Offering financial aid to children now or later is the major premise of this debate. Acceptance of that assistance will no doubt have varying degrees of response and determination by the children. That determination can drastically alter their lives and early offering by caring and thoughtful parents will usually have been weighed carefully with need and urgency considered. Knowledge of each child is balanced against potential repercussions as timing of that financial aid to children has many benefits on either side of the coin. That determination in some instances will totally be a coin flip.
Financial planners at all levels dig in, do all of the numbers with all financial information of the day, add calculated guesstimates, for the children and their parents. The planners investigate all the tax consequences. Looking at tax brackets and governmental penalties with annual gift taxes currently at $13,000 or so per child per year with lifetime somewhere north of $300,000. These limits may move with changes in any administration in Federal, State and Local taxing bodies when their tax law writers will amend: credits, rebates, payback, forgiveness and grandfathering. Nobody knows for sure and can only predict what tomorrow will bring on a taxation basis.
Other than gifts of money, other assets are evaluated at estate date, purchase dates, estimated values. These too will with all likelihood be modified by tax law.

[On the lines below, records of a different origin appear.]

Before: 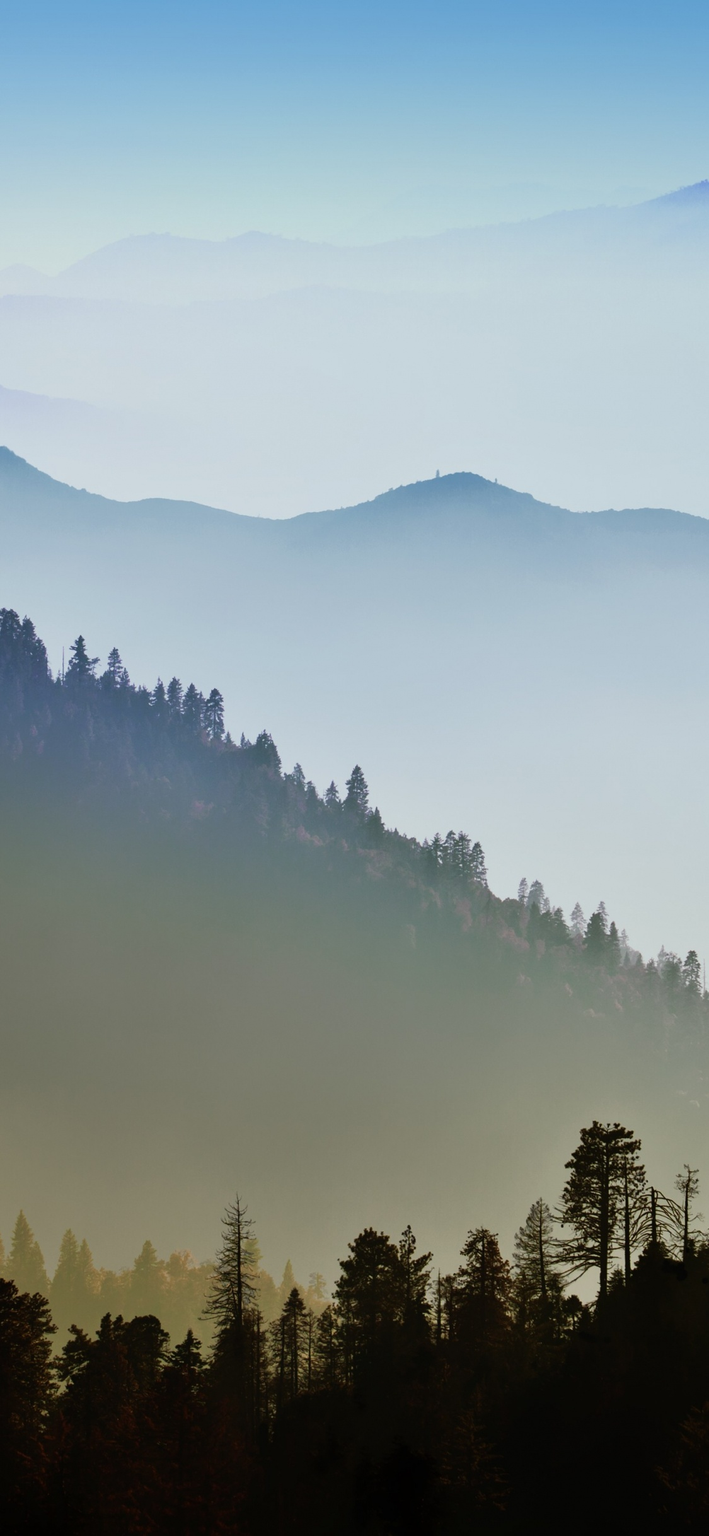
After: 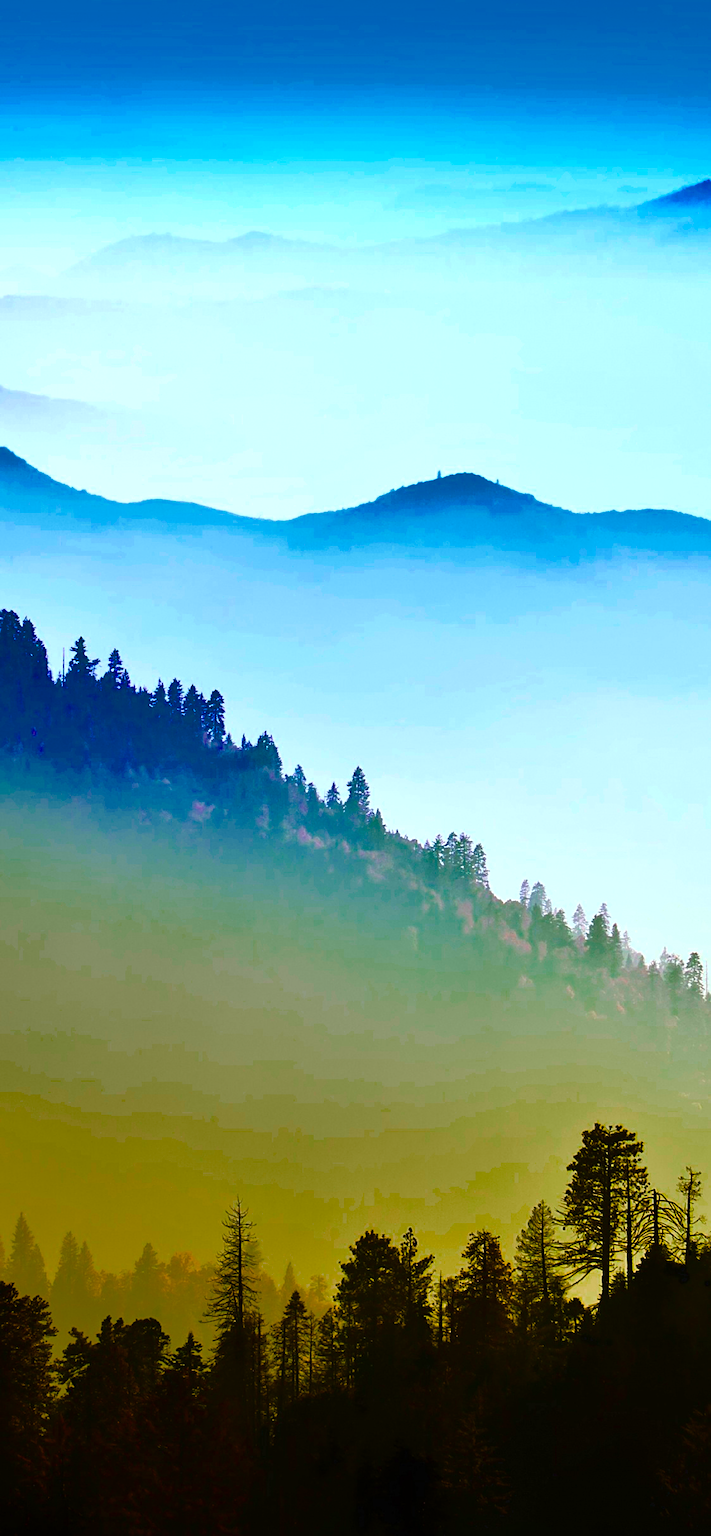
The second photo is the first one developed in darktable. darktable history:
crop: top 0.055%, bottom 0.19%
sharpen: on, module defaults
exposure: exposure 0.61 EV, compensate exposure bias true, compensate highlight preservation false
color balance rgb: linear chroma grading › global chroma 42.225%, perceptual saturation grading › global saturation 63.932%, perceptual saturation grading › highlights 50.527%, perceptual saturation grading › shadows 29.795%, perceptual brilliance grading › global brilliance 2.861%, perceptual brilliance grading › highlights -2.682%, perceptual brilliance grading › shadows 3.697%, global vibrance 6.788%, saturation formula JzAzBz (2021)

Assets and evaluation can be compromised over time. Look at what has just transpired with the real estate and stock markets in the past months and years, tumultuous. Planners and economists were in part responsible for the debacle which destroyed, damaged, and in some cases wiped out entire estates, retirement dollars, with the consequence of devaluation to plans in general.
Examples, presented above, are compelling reasons to offer this side of the argument a staggeringly large push to come down on the side of giving “Now”. The unknown value of the future promotes present day action. Another argument for the “Now” side is a vast majority of people are not in the category where the maximum(s) will ever be met dispersed over an average size family.
Theories of financial planners usually center around the tax liabilities, possible limits regarding: Social Security, and Medicare and Look-Backs of sizable gifting or transfer of assets for prior years. Again that may be the ruling today and more pertinent the health and mental status of the elderly which can change in the blink of an eye.
The financial consequences and expenses not regularly entered into the equation are costs incurred by the children in interest expense they will be paying on a home mortgage, auto or school loans at payout rates of five percent or more while income on the un-gifted dollars at today’s rates could be less than one percent return. Or in some instances showing a negative return.
Another argument of “Now” depends on the family dynamic. Not all children are valued enough by parents and their perceived capabilities with potential vast sums of money. So this cannot be a blanket statement and we must presume this type of money transfer will not destroy the child’s outlook on life. The child will be expected to remain true to their original life path. The enrichment of their life may further a better life, freedom to pursue a dream, assist others or endow an item meaningful to a greater number of people. Parents can opt to help their children by allowing use of a second home or other property without transferring ownership to the child.
All of the preceding justification of “Now” leads to a final resolution. That unless you hold the belief that the expired parent will exist, in another meta-physical plane, overseeing and watching what happens after they leave the mortal life. How much more is the real life enjoyment of seeing the good; you as a parent can do, today, to promote a better life for the child. What is the dollar value placed on observing the result of helping out; possibly as one TV commercial puts it: “Priceless”!